Анонимный автор статьи в «Journal de l'Empire» приводил пикантные выдержки из «Персидских писем» Монтескье[251] и далее, казалось бы, говорил исключительно эзоповым[252] языком: «У князя Потемкина, дававшего… в свое время пищу воображению охотников до новостей, был среди его офицеров майор по фамилии Бауер — один из тех людей XVIII столетия, которые доставляли особенно много хлопот немецким газетчикам и русским ямщикам. Он то и дело появлялся на самых различных дорогах, носясь от устья Дуная к устью Невы, от Парижа до границ Туркестана. Заседающие в кафе политиканы — свидетели всех этих поездок — воображали уже, что дело идет о возрождении Древней Греции, о восстановлении Таврического царства, о завоевании Константинополя и даже о тех великих переселениях народов с Севера, которые некогда покрыли развалинами запад и юг Европы».
А на самом деле? В Париже князь выбирал танцовщика, затем мчался в Албанию за паюсной икрой, в Астрахань за арбузами, за виноградом в Крым.
«Этот офицер, проводивший всю жизнь на больших дорогах, боялся, что когда-нибудь сломит себе шею, и просил сочинить для него надгробную надпись. Один из его друзей сочинил нижеследующую, которая могла бы пригодиться и некоторым из его преемников: “Под камнем сим лежит Бауер. Тони, ямщик!“»

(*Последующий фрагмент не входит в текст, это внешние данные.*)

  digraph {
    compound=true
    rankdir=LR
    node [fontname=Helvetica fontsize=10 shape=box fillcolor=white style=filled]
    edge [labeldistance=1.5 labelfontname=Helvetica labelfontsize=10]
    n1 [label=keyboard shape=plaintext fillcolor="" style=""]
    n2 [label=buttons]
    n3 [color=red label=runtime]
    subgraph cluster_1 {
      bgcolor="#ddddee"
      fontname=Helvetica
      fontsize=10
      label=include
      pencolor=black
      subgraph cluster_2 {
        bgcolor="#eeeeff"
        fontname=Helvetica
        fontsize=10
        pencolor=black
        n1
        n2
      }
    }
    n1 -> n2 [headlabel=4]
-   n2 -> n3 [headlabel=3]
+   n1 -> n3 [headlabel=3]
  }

Статья, разумеется, заказная. Савари, в свое время посланный на дипломатическую разведку в Петербург[253] и плохо там принятый, считал, что не мешает иногда и «врезать» таким, как Чернышев, — тот в самом деле вел себя в Париже довольно дерзко, шпионил и т. п.
Но министр явно перегнул палку, намекая на двусмысленную роль Чернышева и сравнивая того с гонцом — с виду важным, а на деле пустым. Получалось, что Савари, герцог Ровиго, вредил «миролюбивой политике» императора.

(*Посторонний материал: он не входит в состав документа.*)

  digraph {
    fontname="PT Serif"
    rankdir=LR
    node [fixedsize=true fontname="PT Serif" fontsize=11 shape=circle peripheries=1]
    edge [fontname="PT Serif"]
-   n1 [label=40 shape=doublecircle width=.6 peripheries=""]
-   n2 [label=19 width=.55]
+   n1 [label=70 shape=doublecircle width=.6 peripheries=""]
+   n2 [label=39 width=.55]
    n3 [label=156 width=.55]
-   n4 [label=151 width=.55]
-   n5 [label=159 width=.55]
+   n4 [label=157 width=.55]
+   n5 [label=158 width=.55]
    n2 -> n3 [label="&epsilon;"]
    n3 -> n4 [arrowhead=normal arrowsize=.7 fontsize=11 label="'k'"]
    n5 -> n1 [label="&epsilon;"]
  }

— Вы хотите заставить меня вести войну? — выговаривал Наполеон своему министру. — Но ведь вы знаете, что я не хочу войны, что у меня ничего не готово для этого.
Случай весьма примечательный! И тем шумом, что наделала публикация, и талантливым литературным исполнением статьи.
А ведь последнее стало редкостью. Имперские газеты невозможно читать. Они настолько пусты, что полиция вынуждена изобретать турниры между любителями французской и любителями итальянской музыки. Альманахи печатают анекдоты, тексты песен, патриотические рассказы.
Книжные лавки также были под постоянным пристальным надзором полиции. Книжная торговля, типографское дело при Наполеоне были крайне рискованными предприятиями, а то и просто опасными. Французы давно «не лезут в политику», печатать почти нечего, типографщик и книгопродавец «дышат на ладан».
Академик Тарле[254] в своей статье о состоянии печати при Наполеоне приводит многочисленные донесения полиции на этот счет. «Хотя зима приближается, книгопродавцы не продают больше, — констатирует полиция 28 октября 1811 года, — зимний сезон, который возвращает писателей в столицу… не внес никакого изменения в состояние типографских работ».
По декрету от 5 февраля 1810 года число типографий в Париже не должно было превышать 60, число типографий в департаментах также фиксировалось. Владельцы закрываемых типографий должны были получать вознаграждение из средств продолжавших работу типографий.